27 Aralık 2011 Salı

Büyük Perde, İnsan!


Âşık ibadetinde öyle bir noktaya varır ki devamlı surette Rabb'ıyla mülakatta olur. Alasalatihimdaimun makamıdır bu, âşık her nereye yüzünü çevirse Rabb'inin vechini/yüzünü orada görür. Artık bakışı keskinleşmiştir. Allah ile bakar Allah ile duyar olmuştur. Böylece Allah'ın işittiği kulağı, gördüğü gözü olmanın künhüne vakıf olur. Bu nedenle âlem âşıkın görünümüyle sübut bulmuştur. Allah, âleme bu nevi kulların gözüyle bakar. Bu özel münasebetten ötürü âlem helak olmaz varlığını devam ettirir. Şayet Cenab-ı Hakk Teala Hazretleri kendi vechi/yüzü ve gözüyle bu âleme baksaydı âlem bir anda yanar kül olurdu. İşte bundan dolayı Allah âleme, kendi suretinde yaratmış olduğu insan-ı kâmilin (halife’nin) gözüyle bakar.
Yakıcı yüceliklerle âlem arasındaki perde işte budur, yani insan-ı kâmil hicab-ı kibriyadır. Bu yüce bir farkındalıktır, kemâlâttır. Bu farkındalığa varana kâmil insan denir. Arapça da insan kelimesinin türetildiği kelime (Ânese) dir. Farkına varmak anlamına gelir ki bu kök kelimeden türetilerek farkına varan anlamına gelen “insan” kelimesine ulaşılır. İnsan yücelerin yücesinde olanı fark edebilecek ve onunla ünsiyet kurabilecek varlık olduğundan bu ismi almıştır. İşte bu farkındalığa ulaştığında da kemâlâtın zirvesinde olur ve Hakk'ın tezahürü gerçekleşir. Subhan, "halife" olandan âleme nazar eder. Tüm kâinat da Subhan'a secde eder. Secde emrini tutmayanlar ise tard olan yani kovulan şeytan olur.

KZ

15 Aralık 2011 Perşembe

Bu Gece


Bu alemde tek gerçek olan aşıktır, yaşadığı aşk sayesinde.Maşuka gelince hakkında fikri yoktur aşık olanın. Sadece onun aşkıyla öylesine meşguldür ki, yanmaktan ona bakacak vakti bile yoktur. Zaten maşuk razıdır bu halden. Yoksa atmazdı aşığının kalbine ateşini. Çünkü bu hal aşığı maşukuna yakar bitirir ve fena bulur nihayetinde. 


Bu Gece
Damla derya olmuştur aslına dönüşünde. 
Dönüşen damla artık yokluk aleminde. 
Varlığını feda etmiştir beka alemine
Varlık sevdasını yitirmiştir son deminde

Ey sevgili bak, bana neler söylettin, dem bu gece
Ten postundan öte görmeyi nasip ettin bu fakire. 
Yanan ben sandıydım gördün mü bak canım içre.
Meğer bir yakan varmış gördüm canımı candan içre. 

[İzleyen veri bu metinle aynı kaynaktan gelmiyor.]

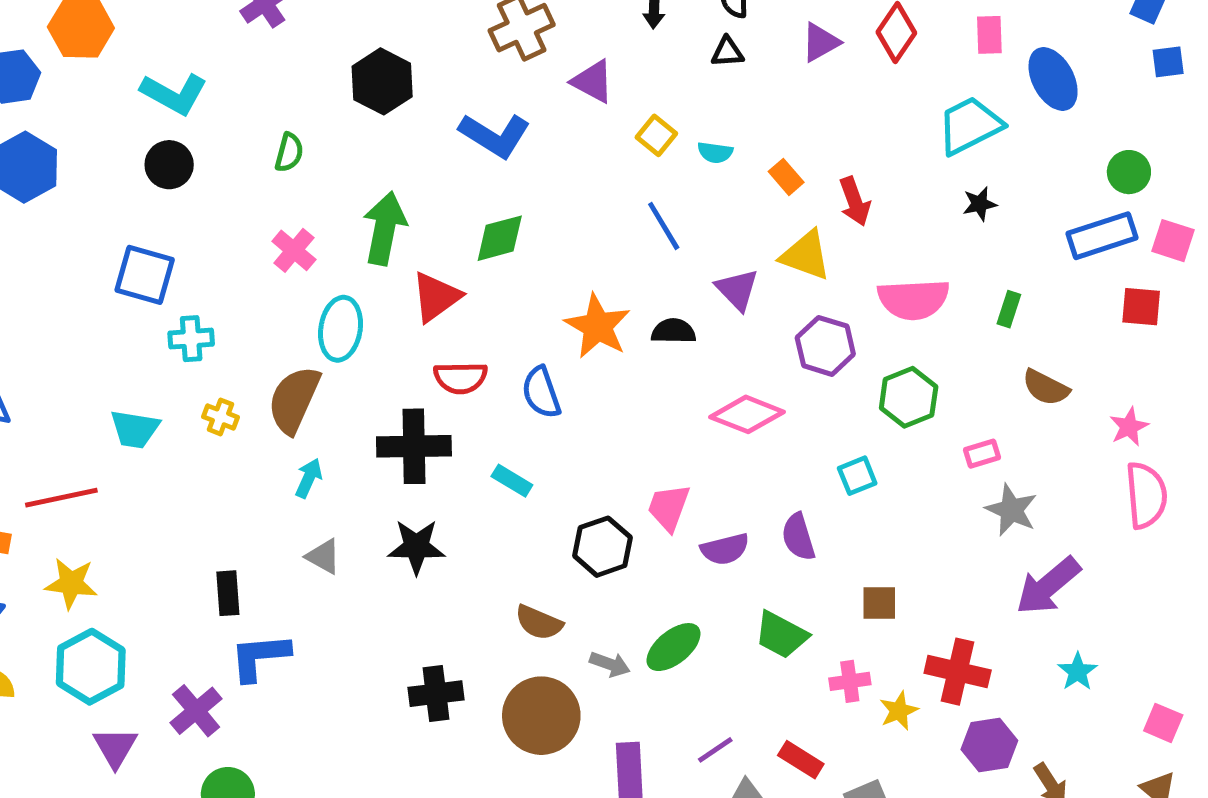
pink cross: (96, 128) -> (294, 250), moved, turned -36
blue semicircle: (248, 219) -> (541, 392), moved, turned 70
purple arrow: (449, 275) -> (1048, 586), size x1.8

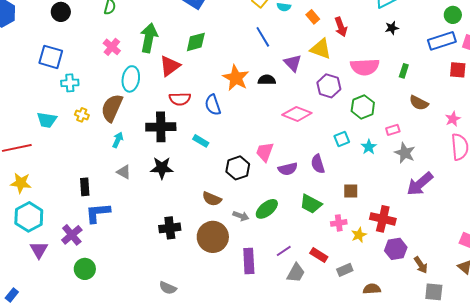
cyan star: (1078, 672) -> (369, 147), moved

Ah dostlar gafletler yağar benlik derdine düşene. 
Aşkta erimeyip, firar edip kendi derdine düşene. 
Bulamaz kendinde olmayan, bir sevgili düşünene
Acizdir, feda edemez kişi, kendini düşünene.

Ya akla saplanır ya gazaba ya yılmayan şehvete
Bulamaz biaşk asıl maksadını bin yıl geçsede
Ah, ey gönül harap ol hemen yek nefeste
Ya nasıl bakarsın göremeyen gözlerle. 

Eğlensin nefsim burada bunca görünenle
Görünmeyen hesap sorar son gördüğünde. 
'Eyvahlar olsun' kar etmez ki son nefeste
Sorar can-ı canan 'Ben senleydim sen kimle?'

'Öldürüp öldürüp diriltirim istemesen de'
'Feryadı terket, Hakk teslimim sana'de
'Karanlık ile aydınlığı tek bir ettim sana' de
'Lutf-u kahrını, kahr-ı lutfun ile bir ettim'de

'Oh, elhamdulillah, öldüm ve dirildim' de bu gece
'Sıyrıldım sefadan razıyım cefaya' de bu gece
Görünmezliğin esrar-ı ufkundayım bu gece
Bela, razıyım cefanla sefan musavi oldu bu gece.